Politique belge

A la commission d'enquête Publifin du Parlement wallon, la journée fut marquée par l'absence d'André Gilles (PS), qui devait être entendu. Le président des conseils d'administration de Publifin et de Nethys a envoyé un certificat médical de 15 jours quelques minutes avant l'ouverture de la séance. Suspicieuse, la commission a mandaté un médecin légiste pour vérifier la réalité de cette maladie. Peu avant 17h, on apprenait finalement que, dans son rapport, le médecin légiste confirmait l'état de santé déficient et "incompatible avec une audition".

Avant cette confirmation, le MR avait réclamé la démission d'André Gilles (PS) de la présidence du conseil provincial de Liège (où le MR est partenaire de coalition). Au vu de l'expertise médico-légale, le parti libéral a retiré sa demande. Une imprudence de la part d'Olivier Chastel et de ses équipes ? Pas du tout répond le président du MR, qui avait l'impression qu'André Gilles se moquait de la commission. "On n'était pas les seuls à avoir ce sentiment, vu l'accumulation de faits après le comportement de M. Gilles devant la commission spéciale".


D'autant que deux éléments avaient alimenté les doutes.

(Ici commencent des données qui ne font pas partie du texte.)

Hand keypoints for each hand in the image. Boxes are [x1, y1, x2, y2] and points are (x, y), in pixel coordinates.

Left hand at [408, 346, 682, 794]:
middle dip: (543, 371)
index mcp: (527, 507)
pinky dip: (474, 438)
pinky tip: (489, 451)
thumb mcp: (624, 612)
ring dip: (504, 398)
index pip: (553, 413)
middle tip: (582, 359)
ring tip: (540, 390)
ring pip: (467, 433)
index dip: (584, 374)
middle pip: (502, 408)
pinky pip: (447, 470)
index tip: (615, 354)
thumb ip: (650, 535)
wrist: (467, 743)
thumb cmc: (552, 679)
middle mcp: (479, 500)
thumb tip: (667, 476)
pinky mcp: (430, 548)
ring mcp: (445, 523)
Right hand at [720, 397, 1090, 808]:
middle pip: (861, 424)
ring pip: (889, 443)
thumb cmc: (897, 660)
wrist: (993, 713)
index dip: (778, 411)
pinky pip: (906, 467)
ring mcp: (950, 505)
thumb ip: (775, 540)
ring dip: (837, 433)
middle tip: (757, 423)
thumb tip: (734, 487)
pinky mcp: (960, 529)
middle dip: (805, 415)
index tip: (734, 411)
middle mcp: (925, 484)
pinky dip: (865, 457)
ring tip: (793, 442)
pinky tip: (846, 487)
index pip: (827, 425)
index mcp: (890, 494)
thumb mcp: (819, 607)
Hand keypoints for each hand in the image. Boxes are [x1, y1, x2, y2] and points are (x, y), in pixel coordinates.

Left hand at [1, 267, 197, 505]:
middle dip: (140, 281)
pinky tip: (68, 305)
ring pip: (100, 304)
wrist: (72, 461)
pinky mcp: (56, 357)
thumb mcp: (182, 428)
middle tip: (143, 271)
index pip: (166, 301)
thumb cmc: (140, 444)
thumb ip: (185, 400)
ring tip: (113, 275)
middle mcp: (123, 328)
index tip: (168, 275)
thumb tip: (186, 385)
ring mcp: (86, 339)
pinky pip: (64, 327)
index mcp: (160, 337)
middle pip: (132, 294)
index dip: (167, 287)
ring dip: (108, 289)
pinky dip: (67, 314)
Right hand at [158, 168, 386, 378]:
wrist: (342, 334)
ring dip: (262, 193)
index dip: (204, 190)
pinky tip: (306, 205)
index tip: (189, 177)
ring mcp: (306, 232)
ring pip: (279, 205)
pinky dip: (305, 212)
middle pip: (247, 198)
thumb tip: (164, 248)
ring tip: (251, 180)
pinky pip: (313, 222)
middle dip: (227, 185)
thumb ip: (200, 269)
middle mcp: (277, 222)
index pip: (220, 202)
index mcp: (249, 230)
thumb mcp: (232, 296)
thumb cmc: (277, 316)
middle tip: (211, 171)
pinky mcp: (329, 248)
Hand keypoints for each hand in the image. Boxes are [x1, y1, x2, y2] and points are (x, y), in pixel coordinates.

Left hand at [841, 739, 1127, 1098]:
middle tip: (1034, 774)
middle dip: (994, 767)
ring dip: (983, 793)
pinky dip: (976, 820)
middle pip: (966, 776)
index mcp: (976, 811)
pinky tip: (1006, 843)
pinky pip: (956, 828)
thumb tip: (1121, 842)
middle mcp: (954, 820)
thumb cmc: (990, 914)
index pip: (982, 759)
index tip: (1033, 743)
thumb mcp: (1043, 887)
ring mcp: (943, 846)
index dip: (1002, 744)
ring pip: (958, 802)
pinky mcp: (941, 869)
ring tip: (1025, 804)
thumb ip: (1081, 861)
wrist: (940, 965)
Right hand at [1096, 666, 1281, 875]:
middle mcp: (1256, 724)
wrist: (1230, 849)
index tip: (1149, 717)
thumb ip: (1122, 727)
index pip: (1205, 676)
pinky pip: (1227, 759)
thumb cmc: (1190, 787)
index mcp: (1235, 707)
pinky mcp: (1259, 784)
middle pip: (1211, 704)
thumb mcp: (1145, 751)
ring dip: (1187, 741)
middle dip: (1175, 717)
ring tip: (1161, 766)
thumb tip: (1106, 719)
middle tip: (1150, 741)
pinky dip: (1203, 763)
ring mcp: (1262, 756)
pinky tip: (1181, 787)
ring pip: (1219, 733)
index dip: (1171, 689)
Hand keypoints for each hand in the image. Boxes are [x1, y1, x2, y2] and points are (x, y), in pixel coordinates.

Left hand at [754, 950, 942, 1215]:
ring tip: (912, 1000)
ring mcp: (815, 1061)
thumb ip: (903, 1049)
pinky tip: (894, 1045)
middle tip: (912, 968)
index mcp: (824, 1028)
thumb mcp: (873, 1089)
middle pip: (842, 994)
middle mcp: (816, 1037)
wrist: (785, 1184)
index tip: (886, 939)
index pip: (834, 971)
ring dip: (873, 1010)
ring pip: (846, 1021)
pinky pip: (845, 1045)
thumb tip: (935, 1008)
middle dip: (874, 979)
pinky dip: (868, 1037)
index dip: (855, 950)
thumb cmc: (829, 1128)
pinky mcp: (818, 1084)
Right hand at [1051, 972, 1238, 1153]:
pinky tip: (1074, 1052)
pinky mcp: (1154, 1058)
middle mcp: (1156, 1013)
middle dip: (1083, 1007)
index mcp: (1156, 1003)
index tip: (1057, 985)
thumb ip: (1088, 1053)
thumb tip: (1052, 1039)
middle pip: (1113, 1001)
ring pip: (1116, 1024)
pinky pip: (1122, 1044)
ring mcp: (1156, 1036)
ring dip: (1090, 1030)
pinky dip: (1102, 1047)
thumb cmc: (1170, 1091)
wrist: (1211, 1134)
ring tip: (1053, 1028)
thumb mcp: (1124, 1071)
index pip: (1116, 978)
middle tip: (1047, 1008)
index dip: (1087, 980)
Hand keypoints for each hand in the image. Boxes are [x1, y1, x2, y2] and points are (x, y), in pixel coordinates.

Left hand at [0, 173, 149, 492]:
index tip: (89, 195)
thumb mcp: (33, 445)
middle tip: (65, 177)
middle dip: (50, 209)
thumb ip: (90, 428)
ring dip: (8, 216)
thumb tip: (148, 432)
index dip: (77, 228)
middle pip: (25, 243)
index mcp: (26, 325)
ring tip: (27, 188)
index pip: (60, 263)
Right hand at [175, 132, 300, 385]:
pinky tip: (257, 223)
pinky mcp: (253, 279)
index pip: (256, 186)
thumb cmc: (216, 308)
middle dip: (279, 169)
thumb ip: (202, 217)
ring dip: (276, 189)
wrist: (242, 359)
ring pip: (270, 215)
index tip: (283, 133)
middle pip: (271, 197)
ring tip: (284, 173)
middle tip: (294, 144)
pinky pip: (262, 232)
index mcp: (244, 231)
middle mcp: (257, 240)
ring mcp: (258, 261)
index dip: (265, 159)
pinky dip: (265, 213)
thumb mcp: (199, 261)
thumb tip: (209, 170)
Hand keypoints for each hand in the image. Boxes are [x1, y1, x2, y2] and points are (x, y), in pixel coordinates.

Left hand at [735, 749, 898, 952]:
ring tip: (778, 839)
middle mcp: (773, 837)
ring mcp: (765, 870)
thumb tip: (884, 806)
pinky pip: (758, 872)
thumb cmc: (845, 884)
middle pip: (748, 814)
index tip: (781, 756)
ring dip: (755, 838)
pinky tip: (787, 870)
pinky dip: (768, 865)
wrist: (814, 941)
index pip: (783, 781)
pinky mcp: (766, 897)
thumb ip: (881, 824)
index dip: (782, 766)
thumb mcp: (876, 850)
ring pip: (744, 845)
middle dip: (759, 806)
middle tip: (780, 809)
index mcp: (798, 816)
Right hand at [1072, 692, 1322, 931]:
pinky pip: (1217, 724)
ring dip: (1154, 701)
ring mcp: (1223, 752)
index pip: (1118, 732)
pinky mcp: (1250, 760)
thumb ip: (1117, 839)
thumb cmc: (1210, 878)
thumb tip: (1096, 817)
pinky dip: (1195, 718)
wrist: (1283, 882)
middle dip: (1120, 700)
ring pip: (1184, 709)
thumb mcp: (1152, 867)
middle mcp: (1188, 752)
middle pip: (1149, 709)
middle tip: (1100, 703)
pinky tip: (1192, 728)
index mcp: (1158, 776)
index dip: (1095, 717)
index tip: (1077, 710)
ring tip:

Tout d'abord, un article de Sudpresse faisant état de la présence de M. Gilles ce lundi soir chez Nethys, où il aurait "bu beaucoup", selon une source interne à Nethys. En outre, le député Dimitri Fourny (cdH) a reçu un cliché montrant M. Gilles souriant, toujours ce lundi, à un événement des aspirants policiers.

(André Gilles est au centre, avec son écharpe, à gauche d'Hervé Jamar)

Interrogé sous serment, le vice-président de Nethys Georges Pire (MR) a confirmé avoir vu M. Gilles la veille au soir et avoir constaté qu'il n'était pas dans son meilleur état de santé, ce qui serait le cas depuis quelques jours. M. Pire a dit avoir reçu ce matin un appel de M. Gilles lui indiquant qu'il avait dû faire venir son médecin vers minuit pour des problèmes de tension et ne pourrait se présenter devant la commission.

Dans son courriel envoyé ce matin, André Gilles avait assuré les membres de la commission qu'il ne s'agit "pas d'une dérobade" de sa part, et qu'il est prêt à comparaître à une date ultérieure.

M. Gilles sera finalement réentendu le 9 mars, l'audition de l'administrateur délégué de Nethys Stéphane Moreau, lui aussi sous certificat médical, étant elle convoquée le 10 mars.


Georges Pire ne nie pas que les fédérations des partis étaient au courant

Le vice-président de Nethys Georges Pire (MR), a confirmé avoir gagné près de 300.000 euros bruts en 2015 grâce au cumul de ses mandats publics, dérivés du public et privés. L'ex-conseiller provincial, qui a démissionné le 11 février dernier de ses mandats publics à la demande de son parti, s'est dit conscient que ce montant pouvait choquer l'opinion publique, ce qui a justifié sa démission, mais il affirme qu'il y a derrière ces montants "beaucoup de travail".

Durant cette journée, le vice-président de Nethys n'a pas nié que les fédérations des partis politiques et les fédérations d'arrondissement de ces partis étaient au courant de la création des comités de secteur et des rémunérations qui y étaient pratiquées. "Vous avez signé un engagement à faire le reporting. Donc ça veut dire que les grandes décisions prises - constitution des comités de secteur, en ce compris les rémunérations y afférentes - étaient transmises à l'organe compétent, et vous parliez de fédération provinciale...", a demandé Patrick Prévot (PS).

"Je ne suis pas gêné à donner des noms des représentants, du président de la Fédération provinciale, et des trois fédérations d'arrondissement, et aucun parti n'a de problème à communiquer ces noms-là, je ne suis d'ailleurs pas là pour avoir des états d'âme", a répondu M. Pire.